Answer
A function $F\left( {x,y} \right)$ satisfying $\frac{{{\partial ^2}F}}{{\partial x\partial y}} = 6{x^2}y$ is
$F\left( {x,y} \right) = {x^3}{y^2} + C$,
where $C$ is an integration constant.
Using the result of Exercise 50, we evaluate
$\mathop \smallint \limits_{}^{} \mathop \smallint \limits_{\cal R}^{} 6{x^2}y{\rm{d}}A = 16$
Work Step by Step
We have $\frac{{{\partial ^2}F}}{{\partial x\partial y}} = 6{x^2}y$ and ${\cal R} = \left[ {0,1} \right] \times \left[ {0,4} \right]$.
To find $F\left( {x,y} \right)$ we take the double integral:
$\mathop \smallint \limits_{}^{} \mathop \smallint \limits_{\cal R}^{} \frac{{{\partial ^2}F}}{{\partial x\partial y}}{\rm{d}}y{\rm{d}}x = \mathop \smallint \limits_{}^{} \mathop \smallint \limits_{\cal R}^{} 6{x^2}y{\rm{d}}y{\rm{d}}x$
$ = \mathop \smallint \limits_x^{} \left( {\mathop \smallint \limits_y^{} 6{x^2}y{\rm{d}}y} \right){\rm{d}}x$
$ = \mathop \smallint \limits_x^{} \left( {3{x^2}{y^2}} \right){\rm{d}}x$
$ = {x^3}{y^2} + C$
So, $F\left( {x,y} \right) = {x^3}{y^2} + C$, where $C$ is an integration constant.

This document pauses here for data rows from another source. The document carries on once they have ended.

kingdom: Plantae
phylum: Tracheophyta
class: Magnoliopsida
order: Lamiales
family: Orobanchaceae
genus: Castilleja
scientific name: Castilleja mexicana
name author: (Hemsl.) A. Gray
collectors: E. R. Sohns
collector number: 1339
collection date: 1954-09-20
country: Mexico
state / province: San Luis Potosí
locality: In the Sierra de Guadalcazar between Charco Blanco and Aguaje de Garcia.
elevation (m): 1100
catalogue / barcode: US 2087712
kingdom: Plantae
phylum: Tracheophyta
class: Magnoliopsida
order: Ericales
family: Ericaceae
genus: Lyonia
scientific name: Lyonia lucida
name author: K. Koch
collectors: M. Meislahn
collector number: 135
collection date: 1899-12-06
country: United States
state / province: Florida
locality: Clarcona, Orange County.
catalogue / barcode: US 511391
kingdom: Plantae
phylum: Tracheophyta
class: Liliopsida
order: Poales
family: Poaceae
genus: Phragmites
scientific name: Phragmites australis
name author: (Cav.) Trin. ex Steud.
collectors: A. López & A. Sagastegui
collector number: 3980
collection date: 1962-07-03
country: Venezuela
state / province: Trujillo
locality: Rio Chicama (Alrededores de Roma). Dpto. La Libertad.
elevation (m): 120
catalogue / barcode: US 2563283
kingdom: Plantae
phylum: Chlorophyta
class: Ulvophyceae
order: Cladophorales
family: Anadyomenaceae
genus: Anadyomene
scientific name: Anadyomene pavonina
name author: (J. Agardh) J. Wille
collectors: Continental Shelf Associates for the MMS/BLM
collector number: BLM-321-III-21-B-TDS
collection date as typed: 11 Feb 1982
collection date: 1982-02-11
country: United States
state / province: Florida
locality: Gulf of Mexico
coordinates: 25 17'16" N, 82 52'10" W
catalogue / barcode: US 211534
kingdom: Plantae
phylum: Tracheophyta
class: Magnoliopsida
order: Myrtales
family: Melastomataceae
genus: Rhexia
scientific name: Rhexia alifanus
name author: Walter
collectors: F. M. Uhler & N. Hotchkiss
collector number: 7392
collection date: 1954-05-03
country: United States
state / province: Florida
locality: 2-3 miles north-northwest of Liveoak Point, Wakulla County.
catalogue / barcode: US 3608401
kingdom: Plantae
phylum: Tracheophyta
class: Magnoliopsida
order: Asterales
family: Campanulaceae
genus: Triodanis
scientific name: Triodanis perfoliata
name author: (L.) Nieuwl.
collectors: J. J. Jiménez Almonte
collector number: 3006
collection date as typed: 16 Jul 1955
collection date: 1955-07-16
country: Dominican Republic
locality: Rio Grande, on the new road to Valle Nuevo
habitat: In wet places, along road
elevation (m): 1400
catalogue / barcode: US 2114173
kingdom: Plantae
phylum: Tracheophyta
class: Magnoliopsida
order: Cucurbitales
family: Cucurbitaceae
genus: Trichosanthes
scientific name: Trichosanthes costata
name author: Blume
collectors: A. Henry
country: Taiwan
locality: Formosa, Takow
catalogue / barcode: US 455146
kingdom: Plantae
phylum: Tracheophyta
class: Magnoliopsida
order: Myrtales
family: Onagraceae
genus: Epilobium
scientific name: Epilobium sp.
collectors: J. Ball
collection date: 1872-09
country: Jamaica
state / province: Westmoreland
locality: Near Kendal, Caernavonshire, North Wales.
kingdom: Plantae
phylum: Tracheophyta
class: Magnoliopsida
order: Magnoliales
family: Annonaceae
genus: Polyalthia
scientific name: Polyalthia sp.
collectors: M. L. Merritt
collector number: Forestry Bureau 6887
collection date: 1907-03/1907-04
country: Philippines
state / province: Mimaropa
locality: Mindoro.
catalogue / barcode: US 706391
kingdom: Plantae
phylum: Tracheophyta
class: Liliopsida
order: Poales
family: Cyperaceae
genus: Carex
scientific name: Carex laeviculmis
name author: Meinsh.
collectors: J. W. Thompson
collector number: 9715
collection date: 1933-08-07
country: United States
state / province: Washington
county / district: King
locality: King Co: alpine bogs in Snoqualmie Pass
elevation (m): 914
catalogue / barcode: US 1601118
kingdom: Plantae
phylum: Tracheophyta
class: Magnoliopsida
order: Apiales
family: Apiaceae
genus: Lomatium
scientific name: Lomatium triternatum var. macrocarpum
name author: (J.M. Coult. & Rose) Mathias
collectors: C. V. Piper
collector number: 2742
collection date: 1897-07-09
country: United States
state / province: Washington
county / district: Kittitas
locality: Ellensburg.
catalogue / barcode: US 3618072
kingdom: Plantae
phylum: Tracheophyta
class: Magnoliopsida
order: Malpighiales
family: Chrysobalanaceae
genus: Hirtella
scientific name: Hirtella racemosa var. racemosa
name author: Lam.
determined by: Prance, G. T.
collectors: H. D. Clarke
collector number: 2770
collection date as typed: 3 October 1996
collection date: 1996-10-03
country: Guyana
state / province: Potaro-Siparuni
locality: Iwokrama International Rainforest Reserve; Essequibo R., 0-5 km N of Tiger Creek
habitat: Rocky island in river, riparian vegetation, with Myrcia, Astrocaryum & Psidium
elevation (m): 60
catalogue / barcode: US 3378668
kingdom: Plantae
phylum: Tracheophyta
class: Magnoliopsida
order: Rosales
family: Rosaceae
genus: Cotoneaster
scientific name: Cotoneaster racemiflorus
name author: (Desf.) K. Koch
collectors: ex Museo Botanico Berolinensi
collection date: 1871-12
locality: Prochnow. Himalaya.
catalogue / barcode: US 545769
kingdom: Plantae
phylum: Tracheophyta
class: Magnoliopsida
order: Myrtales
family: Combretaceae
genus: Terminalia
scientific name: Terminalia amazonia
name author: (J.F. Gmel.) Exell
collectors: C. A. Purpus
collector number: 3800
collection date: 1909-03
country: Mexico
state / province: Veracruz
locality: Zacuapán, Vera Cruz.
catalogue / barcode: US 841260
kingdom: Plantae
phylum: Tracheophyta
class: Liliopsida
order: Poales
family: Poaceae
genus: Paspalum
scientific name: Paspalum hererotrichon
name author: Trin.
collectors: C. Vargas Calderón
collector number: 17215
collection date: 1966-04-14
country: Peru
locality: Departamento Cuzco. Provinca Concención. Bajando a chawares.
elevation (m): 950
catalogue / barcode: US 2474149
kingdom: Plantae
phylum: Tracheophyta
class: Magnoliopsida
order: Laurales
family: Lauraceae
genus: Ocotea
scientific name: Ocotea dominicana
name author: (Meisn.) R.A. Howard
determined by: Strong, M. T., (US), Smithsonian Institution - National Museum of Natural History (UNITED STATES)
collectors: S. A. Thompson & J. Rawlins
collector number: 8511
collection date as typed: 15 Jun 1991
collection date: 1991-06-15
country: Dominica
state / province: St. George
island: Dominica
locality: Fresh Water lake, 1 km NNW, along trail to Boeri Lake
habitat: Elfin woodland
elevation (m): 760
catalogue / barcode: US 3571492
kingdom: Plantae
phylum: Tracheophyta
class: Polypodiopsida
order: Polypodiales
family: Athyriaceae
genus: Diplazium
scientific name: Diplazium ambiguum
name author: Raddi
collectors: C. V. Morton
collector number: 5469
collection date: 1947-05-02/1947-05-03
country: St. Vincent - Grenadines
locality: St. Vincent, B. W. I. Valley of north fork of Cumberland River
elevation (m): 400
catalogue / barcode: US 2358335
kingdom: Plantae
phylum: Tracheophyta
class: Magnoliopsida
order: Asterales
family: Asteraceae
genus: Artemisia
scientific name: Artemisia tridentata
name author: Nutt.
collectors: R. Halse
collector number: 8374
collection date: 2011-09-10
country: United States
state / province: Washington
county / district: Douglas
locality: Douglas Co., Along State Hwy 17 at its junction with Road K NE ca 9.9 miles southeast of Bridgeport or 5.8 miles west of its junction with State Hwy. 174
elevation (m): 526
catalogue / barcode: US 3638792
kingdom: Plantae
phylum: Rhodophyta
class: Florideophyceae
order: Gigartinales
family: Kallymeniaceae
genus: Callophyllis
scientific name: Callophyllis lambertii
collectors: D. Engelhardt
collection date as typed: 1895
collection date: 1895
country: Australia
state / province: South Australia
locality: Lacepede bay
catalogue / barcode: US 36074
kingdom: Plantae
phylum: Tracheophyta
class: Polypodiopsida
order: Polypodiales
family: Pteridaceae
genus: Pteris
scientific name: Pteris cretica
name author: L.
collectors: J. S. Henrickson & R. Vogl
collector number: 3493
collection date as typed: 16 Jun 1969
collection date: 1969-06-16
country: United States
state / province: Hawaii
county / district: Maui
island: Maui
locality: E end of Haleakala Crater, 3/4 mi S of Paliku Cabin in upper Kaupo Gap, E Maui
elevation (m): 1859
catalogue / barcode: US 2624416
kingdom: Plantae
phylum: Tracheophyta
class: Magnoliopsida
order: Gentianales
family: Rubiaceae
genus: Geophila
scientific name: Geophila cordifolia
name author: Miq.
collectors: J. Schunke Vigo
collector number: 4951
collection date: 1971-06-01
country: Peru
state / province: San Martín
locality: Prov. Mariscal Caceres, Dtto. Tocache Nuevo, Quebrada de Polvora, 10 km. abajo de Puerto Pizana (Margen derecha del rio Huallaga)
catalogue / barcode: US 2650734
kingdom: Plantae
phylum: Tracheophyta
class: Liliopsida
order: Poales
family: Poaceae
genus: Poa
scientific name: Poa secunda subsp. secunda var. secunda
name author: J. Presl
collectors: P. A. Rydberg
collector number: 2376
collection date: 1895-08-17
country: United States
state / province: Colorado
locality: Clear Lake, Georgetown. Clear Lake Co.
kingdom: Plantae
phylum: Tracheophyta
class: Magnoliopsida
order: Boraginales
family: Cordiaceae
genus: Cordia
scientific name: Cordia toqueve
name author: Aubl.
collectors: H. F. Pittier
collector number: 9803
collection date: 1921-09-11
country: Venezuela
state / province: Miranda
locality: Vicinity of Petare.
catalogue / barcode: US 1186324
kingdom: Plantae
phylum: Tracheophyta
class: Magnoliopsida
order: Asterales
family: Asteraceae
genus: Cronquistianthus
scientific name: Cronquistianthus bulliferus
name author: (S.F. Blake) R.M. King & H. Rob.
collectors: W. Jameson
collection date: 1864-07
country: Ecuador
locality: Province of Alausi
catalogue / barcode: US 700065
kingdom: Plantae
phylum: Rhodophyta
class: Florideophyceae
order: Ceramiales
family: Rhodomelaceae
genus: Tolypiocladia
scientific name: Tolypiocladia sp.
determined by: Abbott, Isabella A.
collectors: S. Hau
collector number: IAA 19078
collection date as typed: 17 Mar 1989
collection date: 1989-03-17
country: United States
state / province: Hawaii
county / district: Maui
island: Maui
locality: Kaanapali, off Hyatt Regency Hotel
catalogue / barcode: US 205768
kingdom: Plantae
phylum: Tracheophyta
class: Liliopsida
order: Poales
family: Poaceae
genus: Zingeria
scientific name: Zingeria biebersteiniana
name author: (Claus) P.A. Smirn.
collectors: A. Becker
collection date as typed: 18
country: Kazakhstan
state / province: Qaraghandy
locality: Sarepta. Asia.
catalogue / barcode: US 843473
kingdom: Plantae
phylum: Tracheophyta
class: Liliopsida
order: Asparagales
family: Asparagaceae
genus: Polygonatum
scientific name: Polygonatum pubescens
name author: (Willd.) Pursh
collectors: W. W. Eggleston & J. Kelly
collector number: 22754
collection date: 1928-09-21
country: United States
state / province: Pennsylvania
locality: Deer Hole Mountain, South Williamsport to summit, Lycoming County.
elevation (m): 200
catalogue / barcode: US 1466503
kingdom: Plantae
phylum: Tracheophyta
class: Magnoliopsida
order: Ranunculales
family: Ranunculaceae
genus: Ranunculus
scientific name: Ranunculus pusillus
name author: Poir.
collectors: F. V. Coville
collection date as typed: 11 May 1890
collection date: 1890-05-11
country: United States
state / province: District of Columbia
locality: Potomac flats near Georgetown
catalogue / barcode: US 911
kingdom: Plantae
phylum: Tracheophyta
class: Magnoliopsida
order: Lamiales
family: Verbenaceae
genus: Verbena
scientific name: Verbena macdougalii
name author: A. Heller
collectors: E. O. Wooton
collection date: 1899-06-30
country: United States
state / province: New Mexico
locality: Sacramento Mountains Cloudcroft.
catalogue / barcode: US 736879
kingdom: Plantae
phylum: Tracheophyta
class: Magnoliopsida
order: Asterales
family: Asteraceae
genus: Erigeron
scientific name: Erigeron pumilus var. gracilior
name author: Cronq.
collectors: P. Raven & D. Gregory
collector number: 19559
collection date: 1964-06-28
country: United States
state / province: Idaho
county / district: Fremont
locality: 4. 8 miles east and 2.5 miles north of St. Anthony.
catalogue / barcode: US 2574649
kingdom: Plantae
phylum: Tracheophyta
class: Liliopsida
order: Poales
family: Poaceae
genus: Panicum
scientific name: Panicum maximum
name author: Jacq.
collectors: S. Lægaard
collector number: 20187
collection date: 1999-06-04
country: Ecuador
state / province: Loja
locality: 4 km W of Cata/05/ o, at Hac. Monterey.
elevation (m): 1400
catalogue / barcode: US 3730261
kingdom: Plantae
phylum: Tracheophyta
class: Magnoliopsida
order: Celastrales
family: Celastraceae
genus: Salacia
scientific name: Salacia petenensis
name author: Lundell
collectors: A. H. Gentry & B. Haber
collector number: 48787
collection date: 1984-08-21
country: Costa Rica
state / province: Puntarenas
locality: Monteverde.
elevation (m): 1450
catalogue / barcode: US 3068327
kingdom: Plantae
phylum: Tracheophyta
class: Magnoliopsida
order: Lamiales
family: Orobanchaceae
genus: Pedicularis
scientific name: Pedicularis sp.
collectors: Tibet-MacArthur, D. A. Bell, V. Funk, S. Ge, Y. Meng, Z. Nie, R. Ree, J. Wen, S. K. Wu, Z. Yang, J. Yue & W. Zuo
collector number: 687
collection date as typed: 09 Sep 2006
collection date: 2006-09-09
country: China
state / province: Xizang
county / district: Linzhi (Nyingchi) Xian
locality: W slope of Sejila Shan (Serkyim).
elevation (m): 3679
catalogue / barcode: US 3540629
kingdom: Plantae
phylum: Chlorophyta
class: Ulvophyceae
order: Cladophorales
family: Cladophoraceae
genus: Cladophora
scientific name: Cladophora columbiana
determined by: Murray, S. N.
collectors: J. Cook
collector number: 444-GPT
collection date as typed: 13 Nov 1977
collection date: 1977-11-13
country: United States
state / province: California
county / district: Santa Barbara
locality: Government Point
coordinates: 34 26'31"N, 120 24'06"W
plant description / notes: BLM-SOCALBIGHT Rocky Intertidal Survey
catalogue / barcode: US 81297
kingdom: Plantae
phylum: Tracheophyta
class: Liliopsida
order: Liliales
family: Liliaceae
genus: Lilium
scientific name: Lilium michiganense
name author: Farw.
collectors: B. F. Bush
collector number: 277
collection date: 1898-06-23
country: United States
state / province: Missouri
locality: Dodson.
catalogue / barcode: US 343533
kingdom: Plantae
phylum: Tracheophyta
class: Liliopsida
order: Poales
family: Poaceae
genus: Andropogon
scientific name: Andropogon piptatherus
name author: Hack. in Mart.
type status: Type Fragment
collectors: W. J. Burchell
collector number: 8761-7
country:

Next, we evaluate $\mathop \smallint \limits_{}^{} \mathop \smallint \limits_{\cal R}^{} 6{x^2}y{\rm{d}}A$
Recall from the result of Exercise 50:
$\mathop \smallint \limits_{}^{} \mathop \smallint \limits_{\cal R}^{} f\left( {x,y} \right){\rm{d}}A = F\left( {b,d} \right) - F\left( {a,d} \right) - F\left( {b,c} \right) + F\left( {a,c} \right)$
where $f\left( {x,y} \right) = \frac{{{\partial ^2}F}}{{\partial x\partial y}}$ and ${\cal R} = \left[ {a,b} \right] \times \left[ {c,d} \right]$.
We have $f\left( {x,y} \right) = \frac{{{\partial ^2}F}}{{\partial x\partial y}} = 6{x^2}y$.
Since ${\cal R} = \left[ {0,1} \right] \times \left[ {0,4} \right]$, using the result of Exercise 50 we get
$\mathop \smallint \limits_{}^{} \mathop \smallint \limits_{\cal R}^{} f\left( {x,y} \right){\rm{d}}A = \mathop \smallint \limits_{}^{} \mathop \smallint \limits_{\cal R}^{} 6{x^2}y{\rm{d}}A$
$ = F\left( {1,4} \right) - F\left( {0,4} \right) - F\left( {1,0} \right) + F\left( {0,0} \right)$
$ = 16$
Notice that the constant of integration $C$ cancels out in the calculation above.
So, $\mathop \smallint \limits_{}^{} \mathop \smallint \limits_{\cal R}^{} 6{x^2}y{\rm{d}}A = 16$.